Patients with tumors that contain increased numbers of T lymphocytes generally survive longer than those with tumors without T-cell involvement, suggesting that T cells with potent antitumor function naturally exist in cancer and control tumor progression. With the exception of melanoma, it has been difficult to identify and isolate the tumor-reactive T cells from common cancers, however, the ability to do so could be used to fight a patient's own cancer.

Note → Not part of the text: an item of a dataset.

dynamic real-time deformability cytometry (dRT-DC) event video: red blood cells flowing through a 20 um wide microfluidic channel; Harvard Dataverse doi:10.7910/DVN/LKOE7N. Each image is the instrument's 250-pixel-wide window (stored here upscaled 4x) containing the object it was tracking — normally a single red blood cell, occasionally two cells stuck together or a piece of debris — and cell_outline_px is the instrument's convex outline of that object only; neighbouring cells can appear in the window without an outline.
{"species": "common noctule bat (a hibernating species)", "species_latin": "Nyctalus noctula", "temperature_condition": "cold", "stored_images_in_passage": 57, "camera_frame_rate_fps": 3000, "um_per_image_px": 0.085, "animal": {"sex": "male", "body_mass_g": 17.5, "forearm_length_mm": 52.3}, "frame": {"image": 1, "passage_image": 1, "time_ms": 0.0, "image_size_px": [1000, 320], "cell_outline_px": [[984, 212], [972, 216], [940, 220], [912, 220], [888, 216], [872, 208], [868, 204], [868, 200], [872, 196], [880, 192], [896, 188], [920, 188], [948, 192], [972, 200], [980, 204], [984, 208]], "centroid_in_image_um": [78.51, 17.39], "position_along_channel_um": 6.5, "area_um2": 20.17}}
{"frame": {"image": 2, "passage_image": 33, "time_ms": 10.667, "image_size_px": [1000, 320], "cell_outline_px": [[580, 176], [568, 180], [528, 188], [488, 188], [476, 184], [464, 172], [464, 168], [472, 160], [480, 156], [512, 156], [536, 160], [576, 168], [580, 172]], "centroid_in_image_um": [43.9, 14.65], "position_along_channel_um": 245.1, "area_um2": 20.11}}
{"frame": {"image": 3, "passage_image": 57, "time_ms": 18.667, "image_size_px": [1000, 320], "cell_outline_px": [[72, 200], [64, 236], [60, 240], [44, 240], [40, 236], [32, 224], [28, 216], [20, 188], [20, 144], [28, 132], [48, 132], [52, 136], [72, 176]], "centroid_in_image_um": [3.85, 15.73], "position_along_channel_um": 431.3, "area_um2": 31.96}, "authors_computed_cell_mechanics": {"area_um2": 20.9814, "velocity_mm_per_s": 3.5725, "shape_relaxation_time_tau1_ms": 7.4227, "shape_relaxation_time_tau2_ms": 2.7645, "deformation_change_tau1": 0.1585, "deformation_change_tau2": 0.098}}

In a paper recently published in Clinical Cancer Research, investigators in the lab of Daniel Powell, PhD, at the Perelman School of Medicine, University of Pennsylvania, demonstrated for the first time that a T cell activation molecule can be used as a biomarker to identify rare antitumor T cells in human cancers. The molecule, CD137, is a protein that is not normally found on the surface of resting T cells but its expression is induced when the T cell is activated.
In their work, Powell and colleagues developed a rapid system to accurately isolate these cells directly from human tumor tissue. TILs, short for tumor-infiltrating lymphocytes - are white blood cells that have left the bloodstream and migrated into tumor tissue. They took human tumor samples that contained TILs, disrupted them to single cell suspensions, and cultured the mix of tumor cells and TILs overnight. The next morning they selectively captured the TILs that expressed the CD137 molecule.
In a test tube-based experiment, the team showed that the isolated CD137 T cells recognize cancers cells taken from the same patient. The T cells recognize proteins (called antigens, immunologically) presented by the tumor cells as small peptides derived from inside the cell.